_What the task asks_.
Return all the lines below, exactly as they read.

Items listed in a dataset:
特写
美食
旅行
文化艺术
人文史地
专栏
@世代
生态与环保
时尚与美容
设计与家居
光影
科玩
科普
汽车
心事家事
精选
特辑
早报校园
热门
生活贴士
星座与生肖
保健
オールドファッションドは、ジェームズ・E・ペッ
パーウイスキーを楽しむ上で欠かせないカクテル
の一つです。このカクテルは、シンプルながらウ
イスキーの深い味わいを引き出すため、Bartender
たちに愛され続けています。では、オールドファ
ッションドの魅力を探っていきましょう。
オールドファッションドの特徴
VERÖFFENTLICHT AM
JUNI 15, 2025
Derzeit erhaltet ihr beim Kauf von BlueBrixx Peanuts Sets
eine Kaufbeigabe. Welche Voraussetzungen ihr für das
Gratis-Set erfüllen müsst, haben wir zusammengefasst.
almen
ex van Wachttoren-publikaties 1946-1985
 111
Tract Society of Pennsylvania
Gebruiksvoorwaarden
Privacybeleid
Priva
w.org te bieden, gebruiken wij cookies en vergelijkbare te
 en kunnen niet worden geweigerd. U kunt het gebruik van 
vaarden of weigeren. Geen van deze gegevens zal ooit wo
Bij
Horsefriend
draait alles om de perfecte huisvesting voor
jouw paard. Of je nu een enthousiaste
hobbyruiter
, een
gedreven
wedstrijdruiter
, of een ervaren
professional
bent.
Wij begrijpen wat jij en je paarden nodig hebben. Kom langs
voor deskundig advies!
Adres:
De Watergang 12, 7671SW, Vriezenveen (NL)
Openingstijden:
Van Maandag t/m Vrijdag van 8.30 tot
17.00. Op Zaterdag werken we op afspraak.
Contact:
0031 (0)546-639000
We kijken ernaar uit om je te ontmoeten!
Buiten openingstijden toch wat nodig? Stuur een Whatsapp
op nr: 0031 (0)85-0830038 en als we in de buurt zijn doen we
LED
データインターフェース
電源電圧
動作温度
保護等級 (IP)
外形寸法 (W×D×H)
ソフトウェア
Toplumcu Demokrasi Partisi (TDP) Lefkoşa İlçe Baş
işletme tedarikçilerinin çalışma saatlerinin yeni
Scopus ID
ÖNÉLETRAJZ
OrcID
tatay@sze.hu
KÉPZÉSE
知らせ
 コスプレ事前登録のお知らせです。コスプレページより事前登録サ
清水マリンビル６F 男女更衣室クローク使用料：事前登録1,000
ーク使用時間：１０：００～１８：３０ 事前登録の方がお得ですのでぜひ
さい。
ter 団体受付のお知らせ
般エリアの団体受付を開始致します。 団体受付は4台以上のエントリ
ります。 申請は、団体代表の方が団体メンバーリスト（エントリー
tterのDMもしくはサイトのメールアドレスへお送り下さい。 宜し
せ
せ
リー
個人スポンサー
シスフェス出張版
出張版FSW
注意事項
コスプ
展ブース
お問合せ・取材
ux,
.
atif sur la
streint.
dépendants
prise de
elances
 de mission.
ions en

_Response to this exercise_.
特写
美食
旅行
文化艺术
人文史地
专栏
@世代
生态与环保
时尚与美容
设计与家居
光影
科玩
科普
汽车
心事家事
精选
特辑
早报校园
热门
生活贴士
星座与生肖
保健
オールドファッションドは、ジェームズ・E・ペッ
パーウイスキーを楽しむ上で欠かせないカクテル
の一つです。このカクテルは、シンプルながらウ
イスキーの深い味わいを引き出すため、Bartender
たちに愛され続けています。では、オールドファ
ッションドの魅力を探っていきましょう。
オールドファッションドの特徴
VERÖFFENTLICHT AM
JUNI 15, 2025
Derzeit erhaltet ihr beim Kauf von BlueBrixx Peanuts Sets
eine Kaufbeigabe. Welche Voraussetzungen ihr für das
Gratis-Set erfüllen müsst, haben wir zusammengefasst.
almen
ex van Wachttoren-publikaties 1946-1985
 111
Tract Society of Pennsylvania
Gebruiksvoorwaarden
Privacybeleid
Priva
w.org te bieden, gebruiken wij cookies en vergelijkbare te
 en kunnen niet worden geweigerd. U kunt het gebruik van 
vaarden of weigeren. Geen van deze gegevens zal ooit wo
Bij
Horsefriend
draait alles om de perfecte huisvesting voor
jouw paard. Of je nu een enthousiaste
hobbyruiter
, een
gedreven
wedstrijdruiter
, of een ervaren
professional
bent.
Wij begrijpen wat jij en je paarden nodig hebben. Kom langs
voor deskundig advies!
Adres:
De Watergang 12, 7671SW, Vriezenveen (NL)
Openingstijden:
Van Maandag t/m Vrijdag van 8.30 tot
17.00. Op Zaterdag werken we op afspraak.
Contact:
0031 (0)546-639000
We kijken ernaar uit om je te ontmoeten!
Buiten openingstijden toch wat nodig? Stuur een Whatsapp
op nr: 0031 (0)85-0830038 en als we in de buurt zijn doen we
LED
データインターフェース
電源電圧
動作温度
保護等級 (IP)
外形寸法 (W×D×H)
ソフトウェア
Toplumcu Demokrasi Partisi (TDP) Lefkoşa İlçe Baş
işletme tedarikçilerinin çalışma saatlerinin yeni
Scopus ID
ÖNÉLETRAJZ
OrcID
tatay@sze.hu
KÉPZÉSE
知らせ
 コスプレ事前登録のお知らせです。コスプレページより事前登録サ
清水マリンビル６F 男女更衣室クローク使用料：事前登録1,000
ーク使用時間：１０：００～１８：３０ 事前登録の方がお得ですのでぜひ
さい。
ter 団体受付のお知らせ
般エリアの団体受付を開始致します。 団体受付は4台以上のエントリ
ります。 申請は、団体代表の方が団体メンバーリスト（エントリー
tterのDMもしくはサイトのメールアドレスへお送り下さい。 宜し
せ
せ
リー
個人スポンサー
シスフェス出張版
出張版FSW
注意事項
コスプ
展ブース
お問合せ・取材
ux,
.
atif sur la
streint.
dépendants
prise de
elances
 de mission.
ions en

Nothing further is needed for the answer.